• [OBJETIVO DO EXERCÍCIO] No texto sobre o contrato com a Montes del Plata, em que dia o Semanário BÚSQUEDA publicou o extrato do contrato? Indique a data, por favor.

O contrato secreto de investimento entre o Governo e a Montes del Plata

Na quinta-feira, dia 12 de maio de 2011, o Semanário BÚSQUEDA publicou um extrato do contrato de investimento subscrito entre o Poder Executivo e a empresa Montes del Plata (consórcio Stora Enso – Arauco), assinado no passado 18 de janeiro, onde se estabelecem os termos e condições que o país garante à empresa para que leve a cabo o investimento do megaprojeto de planta de celulose em Punta Pereira, na localidade de Conchillas do Departamento de Colonia (1).

Cópia desse contrato tinha sido solicitada pelo Ministério Público –Promotor Público Enrique Viana- mas o pedido tinha sido indeferido, alegando que o contrato incluía uma cláusula de “confidencialidade” onde as duas partes se obrigavam a não divulgar informação relacionada com esse convênio. O Promotor Público considera que essas negociações secretas do Poder Executivo atentam contra o que é um assunto de interesse geral ou público de acordo com o estabelecido na Constituição da República; contra as previsões do quadro jurídico ambiental; contra a lei de livre acesso à informação pública pela cidadania e contra a transparência democrática (2).

Todas as vantagens

Através de um contrato leonino, a Montes de Plata se assegurou um conjunto de condições produtivas e econômicas para toda sua duração, que nenhum empresário nacional teria sonhado conseguir para seu negócio. Essa bênção inicial do Poder Executivo opera, também como um passe livre para as sucessivas instâncias que devem percorrer projetos desse volume. Alguns pontos principais são resumidos a seguir.

Entradas de dados coletadas
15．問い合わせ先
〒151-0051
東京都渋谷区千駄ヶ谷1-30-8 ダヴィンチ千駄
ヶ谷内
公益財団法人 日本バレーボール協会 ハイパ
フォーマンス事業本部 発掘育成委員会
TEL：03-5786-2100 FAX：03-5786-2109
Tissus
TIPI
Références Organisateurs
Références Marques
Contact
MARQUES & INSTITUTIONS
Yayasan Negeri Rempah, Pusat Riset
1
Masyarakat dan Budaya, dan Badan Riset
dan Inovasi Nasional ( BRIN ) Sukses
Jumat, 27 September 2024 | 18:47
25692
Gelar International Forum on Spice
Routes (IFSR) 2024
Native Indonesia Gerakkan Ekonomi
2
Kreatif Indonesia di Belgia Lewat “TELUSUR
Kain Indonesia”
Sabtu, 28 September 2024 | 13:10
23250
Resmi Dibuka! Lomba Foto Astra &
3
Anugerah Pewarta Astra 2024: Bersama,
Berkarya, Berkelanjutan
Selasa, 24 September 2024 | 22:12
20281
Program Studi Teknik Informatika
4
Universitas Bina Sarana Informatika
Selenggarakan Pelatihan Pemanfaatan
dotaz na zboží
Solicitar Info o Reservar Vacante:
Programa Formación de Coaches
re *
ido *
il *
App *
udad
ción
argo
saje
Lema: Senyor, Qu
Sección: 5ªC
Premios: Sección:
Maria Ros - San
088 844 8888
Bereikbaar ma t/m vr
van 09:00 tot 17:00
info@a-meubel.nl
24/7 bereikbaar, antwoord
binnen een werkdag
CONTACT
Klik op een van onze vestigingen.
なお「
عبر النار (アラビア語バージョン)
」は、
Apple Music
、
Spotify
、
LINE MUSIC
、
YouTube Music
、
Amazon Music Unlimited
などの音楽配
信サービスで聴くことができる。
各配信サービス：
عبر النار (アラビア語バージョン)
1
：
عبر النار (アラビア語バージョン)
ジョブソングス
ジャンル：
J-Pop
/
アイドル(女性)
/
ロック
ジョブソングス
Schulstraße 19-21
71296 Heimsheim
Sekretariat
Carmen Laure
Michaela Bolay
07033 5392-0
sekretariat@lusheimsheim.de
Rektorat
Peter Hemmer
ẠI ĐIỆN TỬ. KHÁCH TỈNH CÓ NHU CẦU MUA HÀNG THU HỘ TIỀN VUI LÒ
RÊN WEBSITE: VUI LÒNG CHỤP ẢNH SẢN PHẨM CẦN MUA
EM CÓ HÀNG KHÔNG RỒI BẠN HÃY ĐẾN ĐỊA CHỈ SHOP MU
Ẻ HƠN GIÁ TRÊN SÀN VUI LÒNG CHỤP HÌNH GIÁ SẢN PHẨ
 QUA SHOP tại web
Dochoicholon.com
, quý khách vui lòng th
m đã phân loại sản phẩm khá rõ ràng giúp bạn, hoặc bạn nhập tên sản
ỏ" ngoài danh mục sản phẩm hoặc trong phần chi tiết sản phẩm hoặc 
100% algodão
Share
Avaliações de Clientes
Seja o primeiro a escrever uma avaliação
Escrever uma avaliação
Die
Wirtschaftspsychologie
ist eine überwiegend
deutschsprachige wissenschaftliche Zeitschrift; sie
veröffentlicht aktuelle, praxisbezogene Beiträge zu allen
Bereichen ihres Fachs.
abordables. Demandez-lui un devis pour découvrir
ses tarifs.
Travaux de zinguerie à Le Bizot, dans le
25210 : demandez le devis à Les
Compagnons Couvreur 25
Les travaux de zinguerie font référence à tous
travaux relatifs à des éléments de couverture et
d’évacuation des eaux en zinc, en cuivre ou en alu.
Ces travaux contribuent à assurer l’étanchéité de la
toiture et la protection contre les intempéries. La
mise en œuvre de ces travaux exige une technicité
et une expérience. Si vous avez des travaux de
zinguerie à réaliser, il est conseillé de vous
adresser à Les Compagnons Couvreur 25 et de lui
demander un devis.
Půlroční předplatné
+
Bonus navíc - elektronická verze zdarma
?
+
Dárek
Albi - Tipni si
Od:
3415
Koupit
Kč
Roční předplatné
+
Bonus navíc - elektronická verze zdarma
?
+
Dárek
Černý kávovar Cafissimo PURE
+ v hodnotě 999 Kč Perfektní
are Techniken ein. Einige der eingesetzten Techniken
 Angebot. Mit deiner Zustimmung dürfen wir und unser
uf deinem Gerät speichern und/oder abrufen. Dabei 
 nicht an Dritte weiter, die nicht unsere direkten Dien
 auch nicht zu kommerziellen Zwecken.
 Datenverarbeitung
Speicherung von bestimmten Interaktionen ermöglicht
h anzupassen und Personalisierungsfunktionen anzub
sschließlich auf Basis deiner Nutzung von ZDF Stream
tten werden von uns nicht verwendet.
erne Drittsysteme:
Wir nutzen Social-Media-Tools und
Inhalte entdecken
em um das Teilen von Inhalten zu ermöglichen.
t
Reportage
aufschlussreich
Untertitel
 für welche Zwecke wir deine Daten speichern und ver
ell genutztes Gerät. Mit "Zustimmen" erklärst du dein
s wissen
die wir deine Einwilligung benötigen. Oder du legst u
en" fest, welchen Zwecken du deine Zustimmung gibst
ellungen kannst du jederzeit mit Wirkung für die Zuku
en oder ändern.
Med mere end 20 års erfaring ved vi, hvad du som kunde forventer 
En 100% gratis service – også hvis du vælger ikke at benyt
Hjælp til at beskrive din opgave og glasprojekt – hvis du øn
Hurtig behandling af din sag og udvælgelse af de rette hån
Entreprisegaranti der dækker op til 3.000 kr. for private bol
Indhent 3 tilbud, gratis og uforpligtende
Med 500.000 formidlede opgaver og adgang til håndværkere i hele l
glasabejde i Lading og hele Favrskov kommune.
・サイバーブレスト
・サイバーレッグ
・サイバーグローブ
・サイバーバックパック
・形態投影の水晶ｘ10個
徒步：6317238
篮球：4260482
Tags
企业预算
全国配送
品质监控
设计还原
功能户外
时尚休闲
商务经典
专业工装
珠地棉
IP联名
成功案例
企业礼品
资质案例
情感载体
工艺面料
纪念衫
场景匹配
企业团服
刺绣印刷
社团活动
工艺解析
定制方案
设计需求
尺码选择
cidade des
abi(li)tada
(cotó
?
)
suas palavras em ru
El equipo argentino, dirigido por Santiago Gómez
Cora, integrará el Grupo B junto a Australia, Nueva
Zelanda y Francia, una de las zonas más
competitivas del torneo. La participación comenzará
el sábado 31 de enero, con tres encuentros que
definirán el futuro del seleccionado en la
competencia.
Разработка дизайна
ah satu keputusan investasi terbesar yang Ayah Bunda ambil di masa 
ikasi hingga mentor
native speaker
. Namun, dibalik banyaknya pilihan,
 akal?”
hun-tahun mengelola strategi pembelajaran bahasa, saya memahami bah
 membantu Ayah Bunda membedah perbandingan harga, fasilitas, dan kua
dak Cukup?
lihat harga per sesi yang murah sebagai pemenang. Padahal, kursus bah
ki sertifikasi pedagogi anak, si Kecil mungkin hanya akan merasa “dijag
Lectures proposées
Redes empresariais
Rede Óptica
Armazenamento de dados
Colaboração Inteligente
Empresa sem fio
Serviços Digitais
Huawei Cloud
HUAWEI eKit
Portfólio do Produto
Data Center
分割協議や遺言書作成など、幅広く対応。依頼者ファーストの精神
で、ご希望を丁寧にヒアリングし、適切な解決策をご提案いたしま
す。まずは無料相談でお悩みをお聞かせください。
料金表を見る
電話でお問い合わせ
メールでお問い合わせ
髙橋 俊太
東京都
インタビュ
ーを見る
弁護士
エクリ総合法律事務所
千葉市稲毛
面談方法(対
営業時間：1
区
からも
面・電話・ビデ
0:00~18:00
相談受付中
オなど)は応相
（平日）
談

• [RESPOSTA DA TAREFA] Na quinta-feira, 12 de maio de 2011.